The recession ended before 2001 was out, though the tax cuts didn't seem to help the anemic recovery that followed. Another package of cuts was passed in 2003, and when the economic expansion accelerated, the number of payroll jobs began to rise and federal revenues increased rapidly, administration officials crowed about the power of tax cuts to improve the economy.
None of them ever explained why the more modest 2003 cuts did all that when the 2001 cuts didn't.
The AMT
The reality was that it took several years for corporations to shake off much of the cautionary behavior they adopted during the recession, and especially to absorb the excess stock of equipment they bought in the capital spending binge prior to the century date change of 2000.
The first real tax battle will be fought this year as some Democrats try to make major changes in the alternative minimum tax, a thorny and increasingly important part of federal tax picture. Neither Bush nor congressional Republicans have been willing to do more than adopt annual fixes to the AMT to limit the number of taxpayers affected by this parallel way of calculating taxes due.
Democrats on the tax-writing House Ways and Means Committee are promoting a plan that would exempt families with incomes of less than $250,000 from all AMT liabilities. Those with incomes up to $500,000 would have some liability, while those with higher incomes would probably pay more than now.
`Parent Penalty'
One of the ironies of the Bush tax cuts is that the lower tax rates have increased the likelihood of a taxpayer getting hit by the AMT. However, taxpayers with very high incomes often aren't affected by the AMT. That's because even with deductions such as those for state and local income and property taxes eliminated in figuring taxable income, top bracket earners are paying at rates higher than the 28 percent maximum under the AMT.
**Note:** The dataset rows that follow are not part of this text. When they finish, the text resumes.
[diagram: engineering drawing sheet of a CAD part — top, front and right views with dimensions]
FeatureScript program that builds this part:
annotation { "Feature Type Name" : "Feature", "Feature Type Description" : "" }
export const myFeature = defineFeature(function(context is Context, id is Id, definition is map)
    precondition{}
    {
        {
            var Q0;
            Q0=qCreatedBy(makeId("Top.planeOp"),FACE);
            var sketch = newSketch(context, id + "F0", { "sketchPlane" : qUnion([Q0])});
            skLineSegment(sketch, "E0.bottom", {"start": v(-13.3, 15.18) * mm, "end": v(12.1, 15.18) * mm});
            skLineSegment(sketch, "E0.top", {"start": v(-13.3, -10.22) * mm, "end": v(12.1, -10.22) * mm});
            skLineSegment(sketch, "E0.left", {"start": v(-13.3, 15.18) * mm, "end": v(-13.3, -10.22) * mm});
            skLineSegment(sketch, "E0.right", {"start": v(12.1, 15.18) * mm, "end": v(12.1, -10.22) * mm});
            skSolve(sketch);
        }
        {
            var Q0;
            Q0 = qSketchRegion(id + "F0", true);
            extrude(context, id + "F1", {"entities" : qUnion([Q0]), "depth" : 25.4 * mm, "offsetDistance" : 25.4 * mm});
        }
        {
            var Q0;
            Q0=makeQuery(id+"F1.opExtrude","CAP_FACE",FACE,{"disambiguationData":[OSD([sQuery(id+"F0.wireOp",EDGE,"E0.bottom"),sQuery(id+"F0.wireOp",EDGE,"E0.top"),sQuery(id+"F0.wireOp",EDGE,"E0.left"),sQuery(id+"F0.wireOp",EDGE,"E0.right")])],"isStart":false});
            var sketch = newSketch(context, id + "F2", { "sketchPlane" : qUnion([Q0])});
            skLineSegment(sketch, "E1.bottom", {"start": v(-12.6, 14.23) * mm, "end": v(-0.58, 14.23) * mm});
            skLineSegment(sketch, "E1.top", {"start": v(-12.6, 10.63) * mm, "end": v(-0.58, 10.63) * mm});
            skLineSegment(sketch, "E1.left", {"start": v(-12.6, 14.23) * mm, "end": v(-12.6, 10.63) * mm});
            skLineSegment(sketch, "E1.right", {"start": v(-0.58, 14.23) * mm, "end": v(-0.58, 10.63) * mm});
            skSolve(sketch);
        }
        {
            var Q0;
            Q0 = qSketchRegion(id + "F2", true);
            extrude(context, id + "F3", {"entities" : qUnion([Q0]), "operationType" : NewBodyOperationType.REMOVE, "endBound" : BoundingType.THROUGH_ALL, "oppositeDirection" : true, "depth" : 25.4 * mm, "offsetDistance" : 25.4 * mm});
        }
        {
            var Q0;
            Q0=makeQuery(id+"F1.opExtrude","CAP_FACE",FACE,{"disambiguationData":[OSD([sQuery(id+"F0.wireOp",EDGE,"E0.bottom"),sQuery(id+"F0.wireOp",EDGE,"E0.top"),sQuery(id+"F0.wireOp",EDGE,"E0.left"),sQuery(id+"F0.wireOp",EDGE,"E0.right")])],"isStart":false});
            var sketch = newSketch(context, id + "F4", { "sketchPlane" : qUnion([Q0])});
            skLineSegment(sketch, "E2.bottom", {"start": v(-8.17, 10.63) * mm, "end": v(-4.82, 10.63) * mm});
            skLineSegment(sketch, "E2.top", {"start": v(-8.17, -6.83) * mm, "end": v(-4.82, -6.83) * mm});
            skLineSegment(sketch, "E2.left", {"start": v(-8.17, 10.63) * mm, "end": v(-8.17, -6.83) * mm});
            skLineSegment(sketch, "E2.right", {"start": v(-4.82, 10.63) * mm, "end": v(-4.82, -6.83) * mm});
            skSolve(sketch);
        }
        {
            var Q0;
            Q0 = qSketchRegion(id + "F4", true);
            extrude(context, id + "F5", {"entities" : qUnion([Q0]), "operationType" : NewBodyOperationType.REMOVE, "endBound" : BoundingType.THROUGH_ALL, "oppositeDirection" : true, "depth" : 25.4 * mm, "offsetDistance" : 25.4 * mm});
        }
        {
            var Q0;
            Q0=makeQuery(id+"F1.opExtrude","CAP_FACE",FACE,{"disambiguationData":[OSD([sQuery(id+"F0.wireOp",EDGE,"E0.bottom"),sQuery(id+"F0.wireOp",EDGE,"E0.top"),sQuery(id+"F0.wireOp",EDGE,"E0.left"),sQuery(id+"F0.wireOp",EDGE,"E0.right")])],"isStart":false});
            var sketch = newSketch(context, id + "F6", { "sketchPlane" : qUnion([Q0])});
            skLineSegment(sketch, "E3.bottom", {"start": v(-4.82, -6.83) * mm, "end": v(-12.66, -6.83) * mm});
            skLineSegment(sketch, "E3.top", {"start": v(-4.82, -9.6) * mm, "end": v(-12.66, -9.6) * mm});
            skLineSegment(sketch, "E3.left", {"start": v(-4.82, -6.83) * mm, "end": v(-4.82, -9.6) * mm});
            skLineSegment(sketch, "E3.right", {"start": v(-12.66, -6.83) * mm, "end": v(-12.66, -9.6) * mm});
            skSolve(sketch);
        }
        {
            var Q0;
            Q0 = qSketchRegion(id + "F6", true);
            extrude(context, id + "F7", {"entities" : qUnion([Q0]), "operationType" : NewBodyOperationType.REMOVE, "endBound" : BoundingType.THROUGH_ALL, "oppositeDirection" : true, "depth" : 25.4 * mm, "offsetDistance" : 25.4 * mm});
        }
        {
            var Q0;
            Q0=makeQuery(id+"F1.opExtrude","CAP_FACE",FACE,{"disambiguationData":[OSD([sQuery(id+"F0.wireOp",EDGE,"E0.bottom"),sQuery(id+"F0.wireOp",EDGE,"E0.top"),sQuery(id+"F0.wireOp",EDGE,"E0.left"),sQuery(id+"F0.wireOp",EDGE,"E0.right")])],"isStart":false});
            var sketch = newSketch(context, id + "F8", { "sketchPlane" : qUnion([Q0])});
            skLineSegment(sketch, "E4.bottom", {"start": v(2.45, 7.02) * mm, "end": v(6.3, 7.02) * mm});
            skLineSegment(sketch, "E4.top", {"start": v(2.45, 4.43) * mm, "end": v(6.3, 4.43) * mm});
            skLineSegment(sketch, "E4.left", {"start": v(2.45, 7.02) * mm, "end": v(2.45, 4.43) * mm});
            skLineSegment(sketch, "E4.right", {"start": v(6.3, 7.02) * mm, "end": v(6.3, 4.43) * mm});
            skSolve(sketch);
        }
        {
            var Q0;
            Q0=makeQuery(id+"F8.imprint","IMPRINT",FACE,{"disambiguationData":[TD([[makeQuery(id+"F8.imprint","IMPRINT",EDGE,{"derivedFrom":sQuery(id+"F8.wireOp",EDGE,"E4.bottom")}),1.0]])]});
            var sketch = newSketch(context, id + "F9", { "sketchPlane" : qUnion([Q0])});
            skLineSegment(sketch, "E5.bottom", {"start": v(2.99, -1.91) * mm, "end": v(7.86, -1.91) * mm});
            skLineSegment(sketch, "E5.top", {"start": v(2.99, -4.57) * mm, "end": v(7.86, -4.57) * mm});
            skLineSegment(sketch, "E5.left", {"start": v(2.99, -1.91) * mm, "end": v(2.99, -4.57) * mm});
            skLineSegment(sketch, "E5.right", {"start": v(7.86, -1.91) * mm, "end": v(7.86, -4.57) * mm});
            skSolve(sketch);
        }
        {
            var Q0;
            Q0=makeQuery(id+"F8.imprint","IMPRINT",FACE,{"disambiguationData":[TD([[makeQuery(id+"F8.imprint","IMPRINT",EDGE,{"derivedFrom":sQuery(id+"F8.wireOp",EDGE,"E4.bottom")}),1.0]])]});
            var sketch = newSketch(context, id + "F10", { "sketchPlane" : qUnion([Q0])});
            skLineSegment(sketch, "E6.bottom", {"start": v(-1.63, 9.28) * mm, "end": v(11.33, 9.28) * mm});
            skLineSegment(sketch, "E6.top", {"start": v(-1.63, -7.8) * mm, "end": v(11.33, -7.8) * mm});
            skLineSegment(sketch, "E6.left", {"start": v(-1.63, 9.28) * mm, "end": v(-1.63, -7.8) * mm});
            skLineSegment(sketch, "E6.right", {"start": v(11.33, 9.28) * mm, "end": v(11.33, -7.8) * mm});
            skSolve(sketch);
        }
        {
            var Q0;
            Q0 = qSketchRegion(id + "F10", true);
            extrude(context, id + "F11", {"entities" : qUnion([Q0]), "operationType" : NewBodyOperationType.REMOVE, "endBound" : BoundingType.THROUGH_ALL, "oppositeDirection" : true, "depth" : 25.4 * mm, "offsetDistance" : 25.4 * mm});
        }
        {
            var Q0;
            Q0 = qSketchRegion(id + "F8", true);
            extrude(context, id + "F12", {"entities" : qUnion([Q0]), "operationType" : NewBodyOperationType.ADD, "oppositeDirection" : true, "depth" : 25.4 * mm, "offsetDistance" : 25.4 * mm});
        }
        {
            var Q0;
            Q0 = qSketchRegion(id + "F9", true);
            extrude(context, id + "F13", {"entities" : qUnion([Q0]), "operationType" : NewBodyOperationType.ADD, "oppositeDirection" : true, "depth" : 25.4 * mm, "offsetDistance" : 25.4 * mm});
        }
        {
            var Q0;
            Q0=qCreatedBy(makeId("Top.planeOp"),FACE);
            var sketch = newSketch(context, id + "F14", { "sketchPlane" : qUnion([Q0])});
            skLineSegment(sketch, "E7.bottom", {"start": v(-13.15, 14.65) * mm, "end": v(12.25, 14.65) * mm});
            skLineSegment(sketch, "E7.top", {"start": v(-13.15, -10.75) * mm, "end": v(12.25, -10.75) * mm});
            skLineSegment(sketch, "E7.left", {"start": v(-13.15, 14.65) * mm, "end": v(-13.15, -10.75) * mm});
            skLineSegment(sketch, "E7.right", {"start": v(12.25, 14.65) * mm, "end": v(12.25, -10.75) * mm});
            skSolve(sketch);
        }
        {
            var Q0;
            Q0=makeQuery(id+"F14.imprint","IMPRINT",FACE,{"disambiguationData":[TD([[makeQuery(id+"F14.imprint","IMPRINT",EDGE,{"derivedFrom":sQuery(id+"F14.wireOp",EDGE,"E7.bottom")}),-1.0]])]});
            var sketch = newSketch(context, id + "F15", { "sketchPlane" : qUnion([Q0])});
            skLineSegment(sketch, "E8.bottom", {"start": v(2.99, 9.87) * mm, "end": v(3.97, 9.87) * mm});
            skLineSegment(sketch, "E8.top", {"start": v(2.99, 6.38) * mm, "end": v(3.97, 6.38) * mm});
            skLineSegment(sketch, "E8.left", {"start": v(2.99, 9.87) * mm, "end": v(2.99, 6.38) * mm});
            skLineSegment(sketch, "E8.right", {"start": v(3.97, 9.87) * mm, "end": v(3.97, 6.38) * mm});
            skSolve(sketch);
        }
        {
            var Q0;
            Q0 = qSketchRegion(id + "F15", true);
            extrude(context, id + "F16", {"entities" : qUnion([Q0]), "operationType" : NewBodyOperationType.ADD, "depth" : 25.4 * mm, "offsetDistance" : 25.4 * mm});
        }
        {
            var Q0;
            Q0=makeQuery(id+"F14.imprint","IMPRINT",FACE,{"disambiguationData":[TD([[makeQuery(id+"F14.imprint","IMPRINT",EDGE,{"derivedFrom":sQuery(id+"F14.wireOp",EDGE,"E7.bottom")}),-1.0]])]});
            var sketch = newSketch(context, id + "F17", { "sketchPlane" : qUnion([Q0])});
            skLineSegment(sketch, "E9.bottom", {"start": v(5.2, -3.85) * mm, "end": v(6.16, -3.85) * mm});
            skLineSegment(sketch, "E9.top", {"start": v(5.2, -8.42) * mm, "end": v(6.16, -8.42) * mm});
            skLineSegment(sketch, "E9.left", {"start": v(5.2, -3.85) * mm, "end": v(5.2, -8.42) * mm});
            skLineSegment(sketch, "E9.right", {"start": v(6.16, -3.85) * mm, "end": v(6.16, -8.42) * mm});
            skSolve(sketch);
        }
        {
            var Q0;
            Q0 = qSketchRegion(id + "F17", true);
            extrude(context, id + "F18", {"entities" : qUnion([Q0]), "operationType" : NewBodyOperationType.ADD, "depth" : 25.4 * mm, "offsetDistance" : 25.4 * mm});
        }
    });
The tentative plan is a long way from enactment, of course. On the other hand, it would eliminate the ridiculous situation in which a middle-income taxpayer with lots of children can end up paying more because of an AMT that was adopted decades ago to make sure people with more than $1 million in income who had paid no tax began to do so.
In his drive to cut taxes, Bush made a big deal about reducing the so-called marriage penalty in which a couple with similar incomes paid more in income tax than they would as two single individuals.
Now, with the AMT treating personal deductions as a ``loophole,'' some Democrats are arguing for elimination of the ``parent penalty.''
Sounds like a good idea.
(John M. Berry is a Bloomberg News columnist. The opinions expressed are his own.)